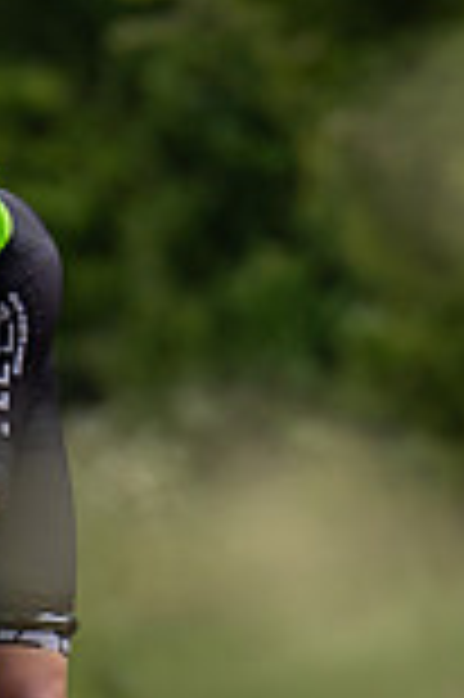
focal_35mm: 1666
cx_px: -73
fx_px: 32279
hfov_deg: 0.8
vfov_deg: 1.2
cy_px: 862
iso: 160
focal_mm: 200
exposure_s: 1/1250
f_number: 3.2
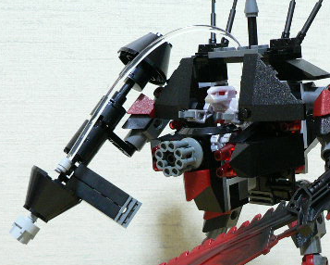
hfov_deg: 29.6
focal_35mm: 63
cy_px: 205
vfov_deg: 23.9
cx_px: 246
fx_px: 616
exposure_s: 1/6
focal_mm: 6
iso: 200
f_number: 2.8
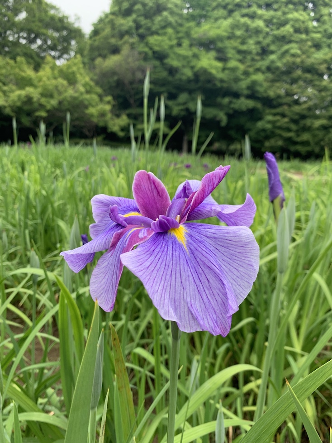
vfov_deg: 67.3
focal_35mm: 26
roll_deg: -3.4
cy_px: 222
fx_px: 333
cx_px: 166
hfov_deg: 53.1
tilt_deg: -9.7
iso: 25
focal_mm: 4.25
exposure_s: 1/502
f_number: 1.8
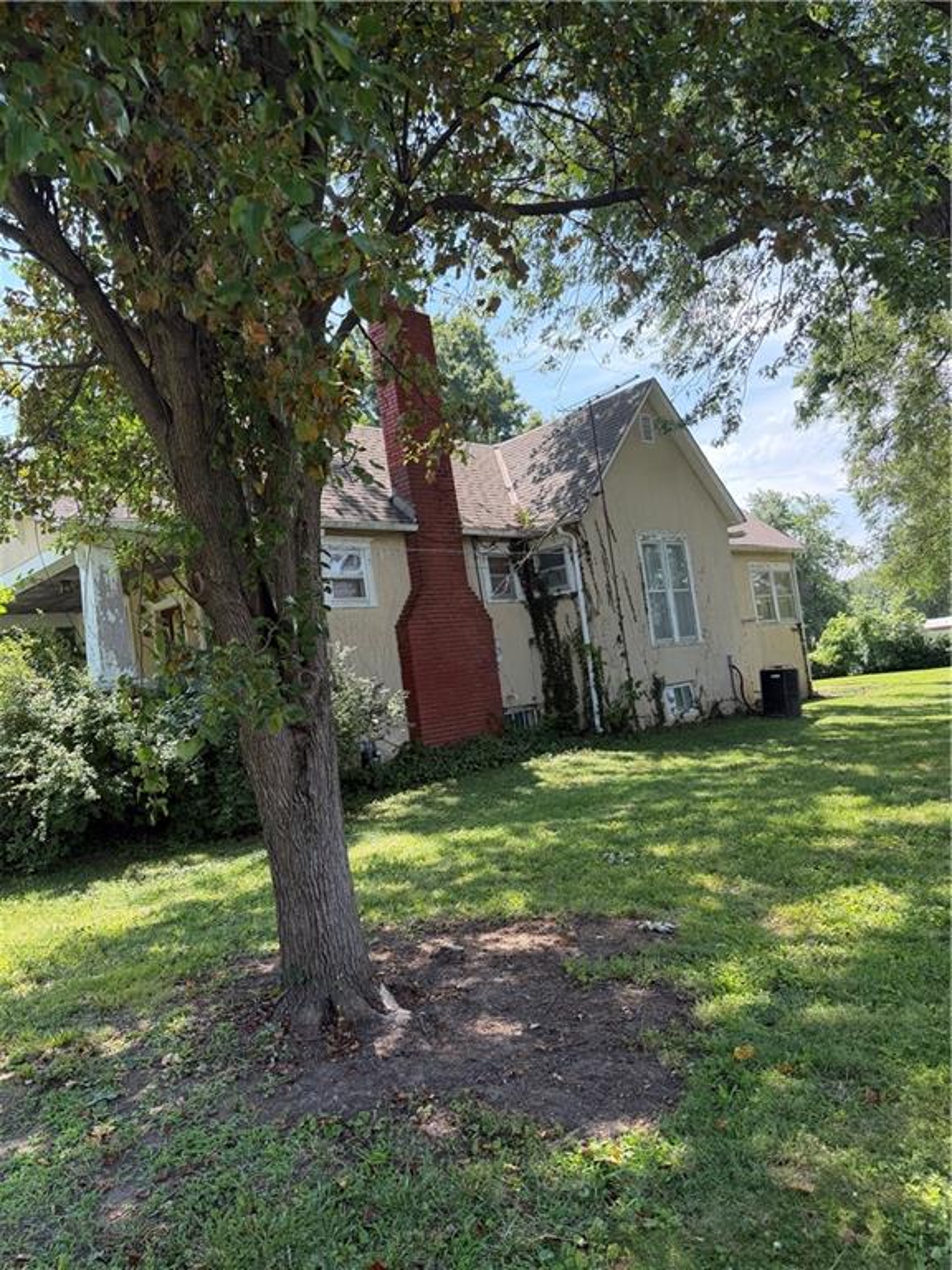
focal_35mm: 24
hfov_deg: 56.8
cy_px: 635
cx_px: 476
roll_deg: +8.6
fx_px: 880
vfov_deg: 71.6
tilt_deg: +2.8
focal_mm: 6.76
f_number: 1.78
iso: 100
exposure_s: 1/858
---*---
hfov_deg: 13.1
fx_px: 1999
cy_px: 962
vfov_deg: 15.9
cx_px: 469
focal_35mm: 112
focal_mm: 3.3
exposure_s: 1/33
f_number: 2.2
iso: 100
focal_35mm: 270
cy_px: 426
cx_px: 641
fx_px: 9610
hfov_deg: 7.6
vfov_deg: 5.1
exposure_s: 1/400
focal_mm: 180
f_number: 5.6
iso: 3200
---*---
[Work to be completed] Pictures aside, return exactly the lines from the data above, starting at the line that has "focal_35mm: 1666" and ending at the line that has "exposure_s: 1/858", both included.

[Expected output]
focal_35mm: 1666
cx_px: -73
fx_px: 32279
hfov_deg: 0.8
vfov_deg: 1.2
cy_px: 862
iso: 160
focal_mm: 200
exposure_s: 1/1250
f_number: 3.2
hfov_deg: 29.6
focal_35mm: 63
cy_px: 205
vfov_deg: 23.9
cx_px: 246
fx_px: 616
exposure_s: 1/6
focal_mm: 6
iso: 200
f_number: 2.8
vfov_deg: 67.3
focal_35mm: 26
roll_deg: -3.4
cy_px: 222
fx_px: 333
cx_px: 166
hfov_deg: 53.1
tilt_deg: -9.7
iso: 25
focal_mm: 4.25
exposure_s: 1/502
f_number: 1.8
focal_35mm: 24
hfov_deg: 56.8
cy_px: 635
cx_px: 476
roll_deg: +8.6
fx_px: 880
vfov_deg: 71.6
tilt_deg: +2.8
focal_mm: 6.76
f_number: 1.78
iso: 100
exposure_s: 1/858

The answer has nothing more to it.